Naming a child is turning out to be a challenge for parents and grandparents. They want a name that has a significant meaning and melodic ring and, most important of all, is different from others.

But the taste for obscure names is testing the limits of the information age since “rarely used Chinese characters are illegible to those people who do not carry the characters on their computers or mobile phones.”

Turns out banks, hotels and the police don’t always have easy access to people who have names made of rare characters. The Ministry of Public Security is thinking about setting up a pool of characters and guidelines for changing names, but…

The rarely used characters have made it impossible for at least 40,000 Beijingers to get their new ID cards.

So China seems to confused…restrict names or expand them? Even the newspaper can’t understand why China is coming up with such a byzantine system:

We are living in an age of technology, which has offered us an onslaught of solutions to our problems…Why can’t the Ministry of Public Security collect a pool of brains to update a means to input all Chinese characters? (original article)

Good question!
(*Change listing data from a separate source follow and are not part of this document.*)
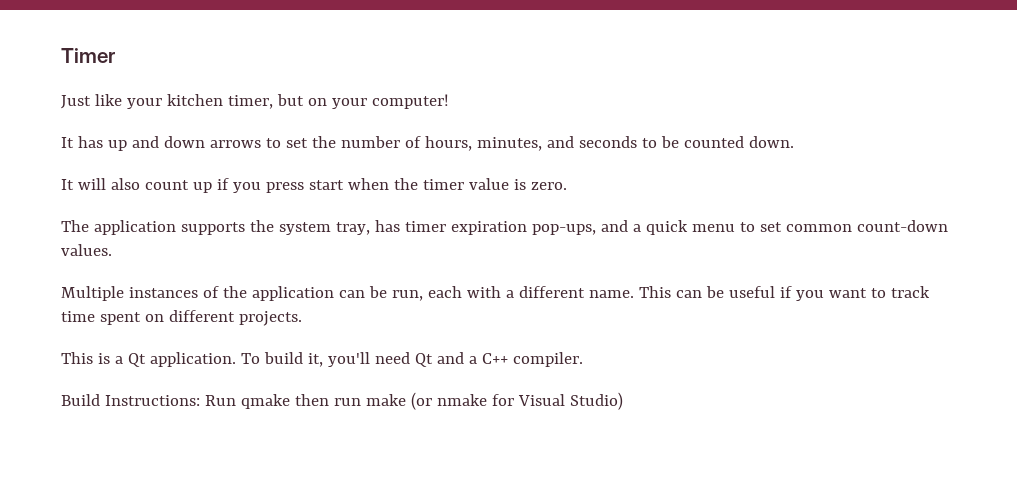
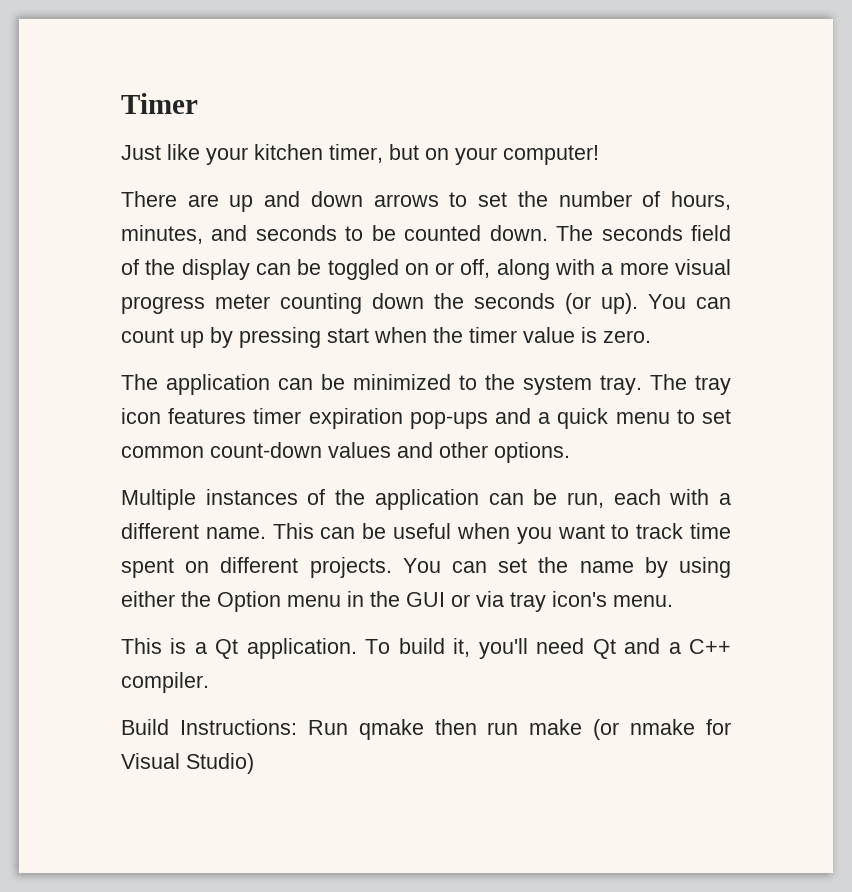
[61,136,103,148] It has -> [121,191,219,207] There are
[61,178,304,193] // It will also count up if you press -> [556,225,732,241] [121,259,732,280] [121,293,731,314] [121,327,321,348] The seconds field of the display can be toggled on or off, along with a more visual progress meter counting down the seconds (or up). You can count up by pressing
[180,220,400,235] supports the system tray, has -> [278,374,731,395] [121,408,247,424] can be minimized to the system tray. The tray icon features
[531,224,596,235] pop-ups, -> [409,412,488,429] pop-ups
[61,244,112,256] values. -> [328,442,570,463] values and other options.
[779,286,792,298] if -> [456,523,510,539] when
(302, 318) none -> [402,557,731,578] [121,591,673,612] You can set the name by using either the Option menu in the GUI or via tray icon's menu.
All this controversy follows China backing down from an earlier decree that all bloggers must use their real names:

Instead, the government would promote a ‘self-discipline code’ that would encourage, but not mandate, bloggers to register under their own names, the report said, citing draft guidelines published by the Internet Society of China.

Ah, the adaptation of governments to contemporary realities…never a smooth ride it seems.

I know from experience, as the only Hrag Vartanian on the internet (according to Google), having a unique name is a blessing in the digital age (though a curse if you’re being stalked). My neighbors Jae Kim and Amy Shaw, probably can’t say the same (sorry guys!).

While there are countries that restrict which names you can use, thankfully in all the cultural traditions I belong to, West Asian, Armenia, Canadian and now American, that’s NOT the case…vive la difference!